With news yesterday that Turner Broadcasting is launching a data management platform (DMP), dubbed the Turner Data Cloud, the ad industry was once again reminded that data-driven buying and selling is knocking on television’s worn doors.
In fact, data-driven chatter has seeped through the cracks and made its way to one of TV’s most traditional events: the upfronts.
“As we have taken in several TV companies’ Upfront presentations this week, there has been one resounding theme across the board: data-driven selling and programmatic tools are coming quickly to linear TV,” writes BMO Capital Marketers in a note about TubeMogul, saying that the programmatic video ad tech firm is “well-positioned” for the coming programmatic TV storm.
In fact, BMO went so far as to call programmatic TV the “dominant theme” of the upfronts.

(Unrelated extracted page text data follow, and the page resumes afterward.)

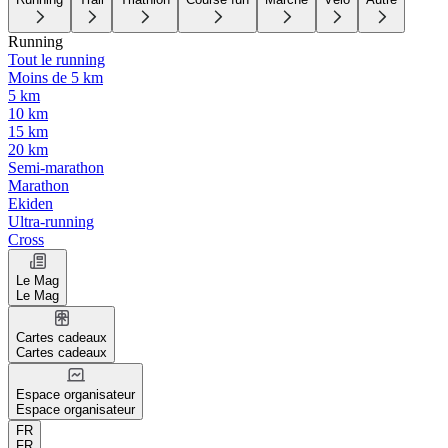
Running
Tout le running
Moins de 5 km
5 km
10 km
15 km
20 km
Semi-marathon
Marathon
Ekiden
Ultra-running
Cross
Le Mag
Le Mag
Cartes cadeaux
Cartes cadeaux
Espace organisateur
Espace organisateur
FR
FR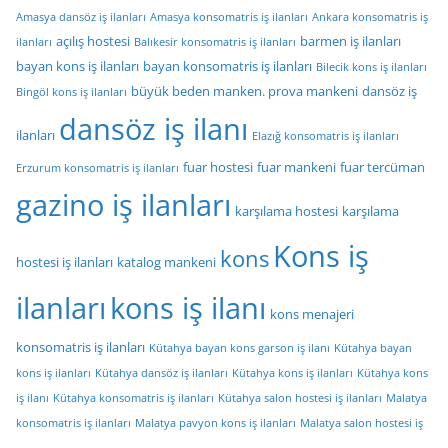
Amasya dansöz iş ilanları
Amasya konsomatris iş ilanları
Ankara konsomatris iş
açılış hostesi
barmen iş ilanları
ilanları
Balıkesir konsomatris iş ilanları
bayan kons iş ilanları
bayan konsomatris iş ilanları
Bilecik kons iş ilanları
büyük beden manken. prova mankeni
dansöz iş
Bingöl kons iş ilanları
dansöz iş ilanı
ilanları
Elazığ konsomatris iş ilanları
fuar hostesi
fuar mankeni
fuar tercüman
Erzurum konsomatris iş ilanları
gazino iş ilanları
karşılama hostesi
karşılama
Kons iş
kons
hostesi iş ilanları
katalog mankeni
ilanları
kons iş ilanı
kons menajeri
konsomatris iş ilanları
Kütahya bayan kons garson iş ilanı
Kütahya bayan
kons iş ilanları
Kütahya dansöz iş ilanları
Kütahya kons iş ilanları
Kütahya kons
iş ilanı
Kütahya konsomatris iş ilanları
Kütahya salon hostesi iş ilanları
Malatya
konsomatris iş ilanları
Malatya pavyon kons iş ilanları
Malatya salon hostesi iş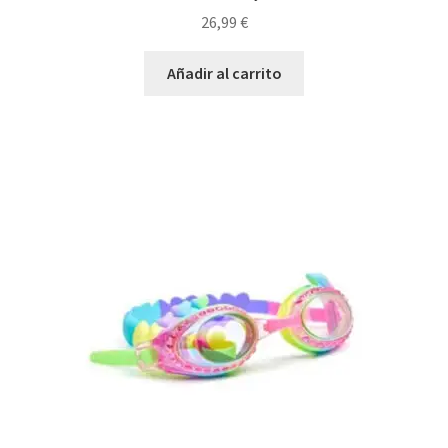
26,99
€
Añadir al carrito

Turner’s DMP -- which will “become Turner’s central repository of data, spanning digital and linear,” per Stephano Kim, the company’s chief data strategist -- will help marketers buy and sell based on precise Turner audiences across television, digital and mobile.
The Verizon-AOL deal has a lot of components to it, including mobile, video, programatic, audience data and targeting, but some in the industry believe the deal is an addressable TV play at heart. AOL, too, has a DMP that spans across screens (including TV) and TV targeting technology.
Major broadcasters such as Turner and ESPN are taking a more data-driven approach to TV selling by launching DMPs, and even Nielsen got into the game when it acquired eXelate, which Forrester analyst Jim Nail thinks indicates “TV’s impending addressable future.”
The role of data-driven marketing is a conversation that’s “dominating” at TV’s biggest event, and some large TV players are taking steps to be prepared for it. How long until it’s more than just a conversation?